Amazon is doing a really good job of turning hosting data sets into a big marketing win. A lot of sentiment gets repeated, like “What a friendly environment! They host those data sets for free!”. For the most part, I have to agree. Like so many other good ideas its one of those “Well duh” concepts, and it makes sense, not just for Amazon, but for every medium and large sized hosting company.
Why should I host large datasets?
Hosting large sets of data is not only an incentive for people to use your service, but there are economics at play. If more than a couple people use a dataset then you can save money by storing it internally. This is because moving data over the LAN is much much cheaper than the WAN. Storage is even cheaper than LAN traffic. After you add up LAN and Local Storage and compare that to the cost of moving data over the WAN, you save money.
There are public repositories of data sets but they’re fragmented, not well documented, and are stored in many different locations.
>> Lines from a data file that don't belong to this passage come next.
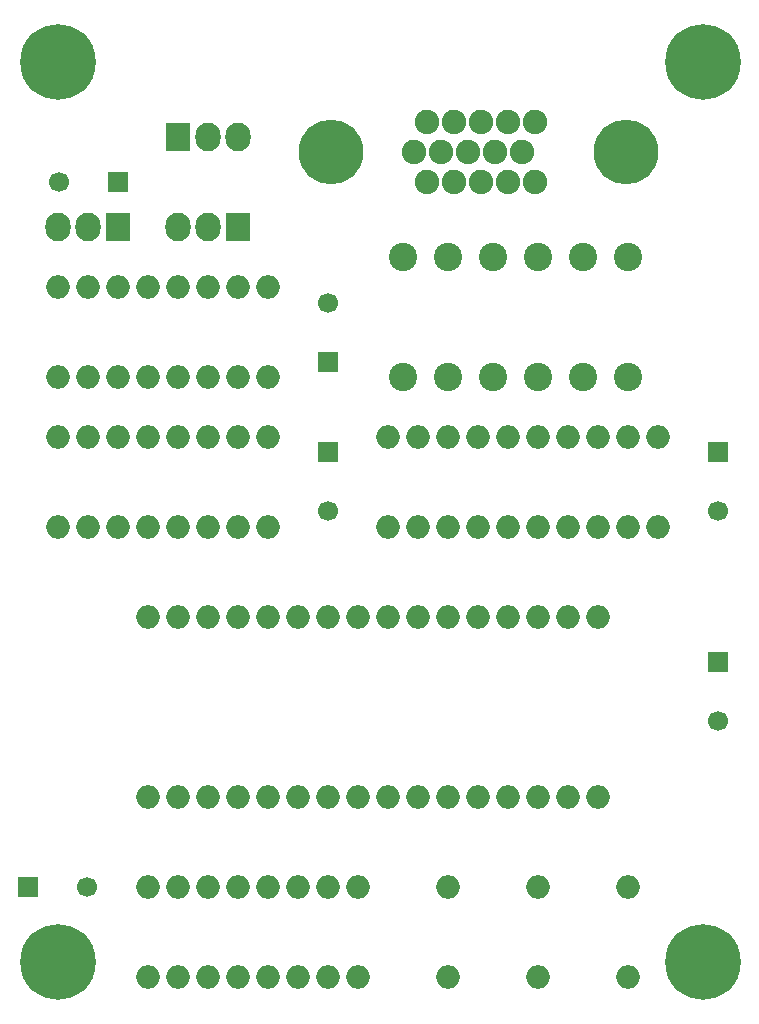
<source format=gbs>
G04 #@! TF.FileFunction,Soldermask,Bot*
%FSLAX46Y46*%
G04 Gerber Fmt 4.6, Leading zero omitted, Abs format (unit mm)*
G04 Created by KiCad (PCBNEW 4.0.1-stable) date Saturday, 19 March 2016 'pmt' 12:13:33*
%MOMM*%
G01*
G04 APERTURE LIST*
%ADD10C,0.100000*%
%ADD11O,2.000000X2.000000*%
%ADD12C,6.399480*%
%ADD13R,1.700000X1.700000*%
%ADD14C,1.700000*%
%ADD15C,2.398980*%
%ADD16R,2.127200X2.432000*%
%ADD17O,2.127200X2.432000*%
%ADD18C,2.076400*%
%ADD19C,5.480000*%
G04 APERTURE END LIST*
D10*
D11*
X148590000Y-114300000D03*
X148590000Y-106680000D03*
X156210000Y-106680000D03*
X140970000Y-106680000D03*
X140970000Y-114300000D03*
X156210000Y-114300000D03*
D12*
X162560000Y-113030000D03*
X107950000Y-113030000D03*
X107950000Y-36830000D03*
D13*
X113030000Y-46990000D03*
D14*
X108030000Y-46990000D03*
D11*
X133350000Y-106680000D03*
X130810000Y-106680000D03*
X128270000Y-106680000D03*
X125730000Y-106680000D03*
X123190000Y-106680000D03*
X120650000Y-106680000D03*
X118110000Y-106680000D03*
X115570000Y-106680000D03*
X115570000Y-114300000D03*
X118110000Y-114300000D03*
X120650000Y-114300000D03*
X123190000Y-114300000D03*
X125730000Y-114300000D03*
X128270000Y-114300000D03*
X130810000Y-114300000D03*
X133350000Y-114300000D03*
X107950000Y-76200000D03*
X110490000Y-76200000D03*
X113030000Y-76200000D03*
X115570000Y-76200000D03*
X118110000Y-76200000D03*
X120650000Y-76200000D03*
X123190000Y-76200000D03*
X125730000Y-76200000D03*
X125730000Y-68580000D03*
X123190000Y-68580000D03*
X120650000Y-68580000D03*
X118110000Y-68580000D03*
X115570000Y-68580000D03*
X113030000Y-68580000D03*
X110490000Y-68580000D03*
X107950000Y-68580000D03*
X125730000Y-55880000D03*
X123190000Y-55880000D03*
X120650000Y-55880000D03*
X118110000Y-55880000D03*
X115570000Y-55880000D03*
X113030000Y-55880000D03*
X110490000Y-55880000D03*
X107950000Y-55880000D03*
X107950000Y-63500000D03*
X110490000Y-63500000D03*
X113030000Y-63500000D03*
X115570000Y-63500000D03*
X118110000Y-63500000D03*
X120650000Y-63500000D03*
X123190000Y-63500000D03*
X125730000Y-63500000D03*
X135890000Y-76200000D03*
X138430000Y-76200000D03*
X140970000Y-76200000D03*
X143510000Y-76200000D03*
X146050000Y-76200000D03*
X148590000Y-76200000D03*
X151130000Y-76200000D03*
X153670000Y-76200000D03*
X156210000Y-76200000D03*
X158750000Y-76200000D03*
X158750000Y-68580000D03*
X156210000Y-68580000D03*
X153670000Y-68580000D03*
X151130000Y-68580000D03*
X148590000Y-68580000D03*
X146050000Y-68580000D03*
X143510000Y-68580000D03*
X140970000Y-68580000D03*
X138430000Y-68580000D03*
X135890000Y-68580000D03*
D15*
X137160000Y-53340000D03*
X137160000Y-63500000D03*
X144780000Y-53340000D03*
X144780000Y-63500000D03*
X152400000Y-53340000D03*
X152400000Y-63500000D03*
X140970000Y-53340000D03*
X140970000Y-63500000D03*
X148590000Y-53340000D03*
X148590000Y-63500000D03*
X156210000Y-53340000D03*
X156210000Y-63500000D03*
D11*
X115570000Y-99060000D03*
X118110000Y-99060000D03*
X120650000Y-99060000D03*
X123190000Y-99060000D03*
X125730000Y-99060000D03*
X128270000Y-99060000D03*
X130810000Y-99060000D03*
X133350000Y-99060000D03*
X135890000Y-99060000D03*
X138430000Y-99060000D03*
X140970000Y-99060000D03*
X143510000Y-99060000D03*
X146050000Y-99060000D03*
X148590000Y-99060000D03*
X151130000Y-99060000D03*
X153670000Y-99060000D03*
X153670000Y-83820000D03*
X151130000Y-83820000D03*
X148590000Y-83820000D03*
X146050000Y-83820000D03*
X143510000Y-83820000D03*
X140970000Y-83820000D03*
X138430000Y-83820000D03*
X135890000Y-83820000D03*
X133350000Y-83820000D03*
X130810000Y-83820000D03*
X128270000Y-83820000D03*
X125730000Y-83820000D03*
X123190000Y-83820000D03*
X120650000Y-83820000D03*
X118110000Y-83820000D03*
X115570000Y-83820000D03*
D13*
X105410000Y-106680000D03*
D14*
X110410000Y-106680000D03*
D13*
X130810000Y-69850000D03*
D14*
X130810000Y-74850000D03*
D13*
X130810000Y-62230000D03*
D14*
X130810000Y-57230000D03*
D13*
X163830000Y-87630000D03*
D14*
X163830000Y-92630000D03*
D13*
X163830000Y-69850000D03*
D14*
X163830000Y-74850000D03*
D16*
X123190000Y-50800000D03*
D17*
X120650000Y-50800000D03*
X118110000Y-50800000D03*
D16*
X113030000Y-50800000D03*
D17*
X110490000Y-50800000D03*
X107950000Y-50800000D03*
D12*
X162560000Y-36830000D03*
D16*
X118110000Y-43180000D03*
D17*
X120650000Y-43180000D03*
X123190000Y-43180000D03*
D18*
X139192000Y-46990000D03*
X141478000Y-46990000D03*
X143764000Y-46990000D03*
X146050000Y-46990000D03*
X148336000Y-46990000D03*
X138049000Y-44450000D03*
X140335000Y-44450000D03*
X142621000Y-44450000D03*
X144907000Y-44450000D03*
X147193000Y-44450000D03*
X139192000Y-41910000D03*
X141478000Y-41910000D03*
X143764000Y-41910000D03*
X146050000Y-41910000D03*
X148336000Y-41910000D03*
D19*
X131013200Y-44450000D03*
X156006800Y-44450000D03*
M02*

</source>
Bringing this all under one roof is a fantastic idea.
Something I wish DataMob would do is accept, catalog, and store these large datasets so that other large hosting companies can mirror them. One issue here is that to crunch this huge amount of data you need ‘on-demand’ compute capacity because parsing, crunching and perhaps visualizing 10TB of data can take a few cycles. This is where Amazon really shines. There are also licensing issues at play, which is something I need to spend more time on. Why you’d want to ensure your dataset has to be privately hosted, but can be publicly, anonymously queryable is beyond me.